Trying to upgrade VM to latest hardware (version 13, ESXi 6.5) did not change anything.
Using VMXNET2 for the fifth interface (keeping the first four ones as VMXNET3) did not change anything.

I couldn't try Shawn's workaround and I couldn't use that in production anyway, so I resorted to keeping the first four interfaces as VMXNET3 and adding the fifth as E1000. The system is now working correctly with all five interfaces.
Comment 11 rsaanon 2019-09-18 15:34:37 UTC
Created attachment 207605 [details]
More than 3 interfaces, VMXNET3 & E1000 detaches

Running pfSense 2.4.4 (Guest OS FreeBSD 11 x64) under ESXi 6.7U3.

When adding the 4th virtual network adapter to the VM (and irrespective of whether VMXNET3 OR E1000 is chosen) , I see "detached" (see attached screenshot) message on the console of the VM.  The result is that the newly added network adapter does not show up in the pfsense.

So, how can I get this working?

Thanks!

-rsa
Comment 12 Tomek Lutelmowski 2020-02-25 11:46:11 UTC
pfSense 2.4.4/2.4.5 under ESXi 6.7U3 here.

I had similar issue which had driven me nuts. With 4 VMXNET3 cards, under high load (~500mbit/s) pfSense was cutting off traffic on all VMXNET3s connected to vSwitches with physical interfaces (traffic within virtual switch was fine). During downtime, tcpdump on interface doesn't show any incoming traffic). I tried changing VM driver to E1000, adjusting buffers, fiddle with MSI/interrupt settings, but no joy.

• Work request 1: In the pfSense thread, which adapter type was given to the fifth interface in the setup that ended up working with all five interfaces?
• Work request 2: List every remedy that Tomek Lutelmowski reports trying without success in the pfSense thread.
• Work request 3: Resume the pfSense thread after its final sentence, keeping the voice of the last commenter.
The lines placed after the pfSense thread have no role in this work.

• Supplied information:
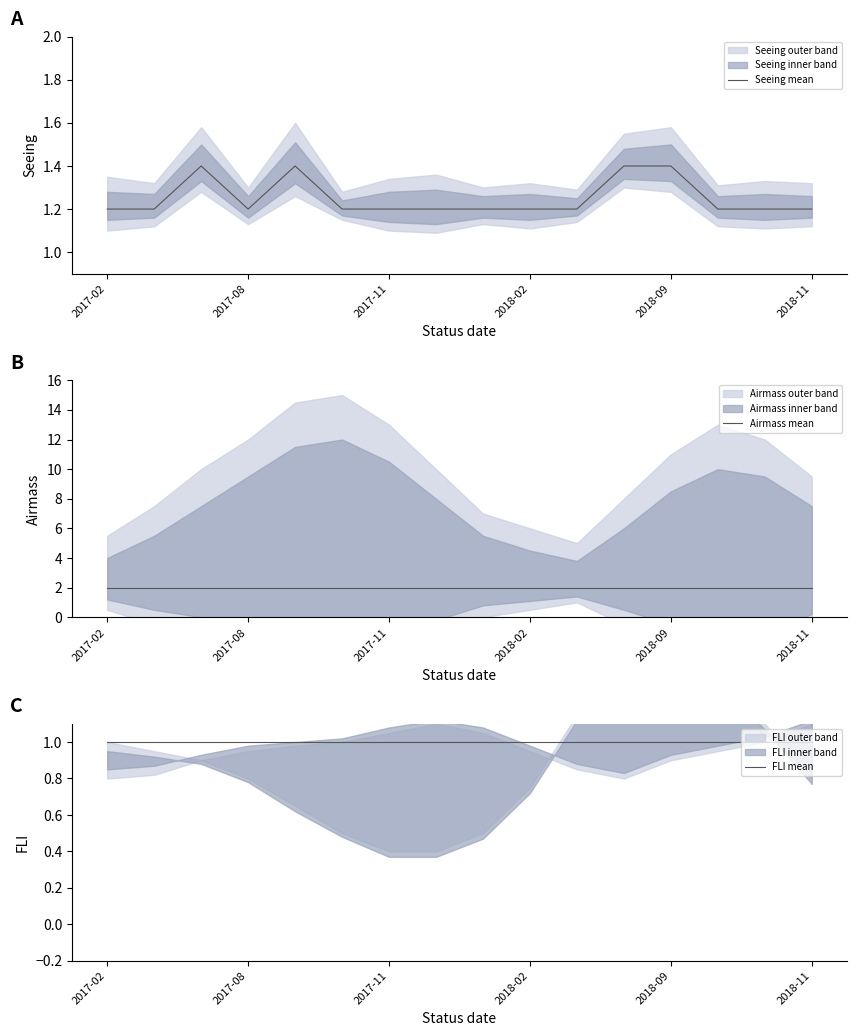

The Seeing mean series shows 0.5 at 2017-02. True or false?

False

• Task output 1: E1000, with the first four interfaces kept as VMXNET3.

• Task output 2:
- Changing the VM driver to E1000
- Adjusting buffers
- Fiddling with MSI/interrupt settings

• Task output 3:
Then I've tried pfsense 2.5.0 (devel, BSD 12) - and the problem is gone! Now, what is really, really strange... I've created another VM machine (2.4.5 RC) in order to revert to more stable version. It was enough to boot up this machine, without any configuration (but interfaces connected to VM switches), and the problem reappeared already on working machine (2.5.0) on the same ESXi! Whats more - I had to reboot ESXi in order to fix it, as shutting down 2.4.5 was not enough. 

If you run pfSense under VMWare, look at gateway quality statistics for drops, you may notice than under your VMXNET3 interface (connected to physical NIC via vSwitch) may be dropping packets. 

I hope this will help someone.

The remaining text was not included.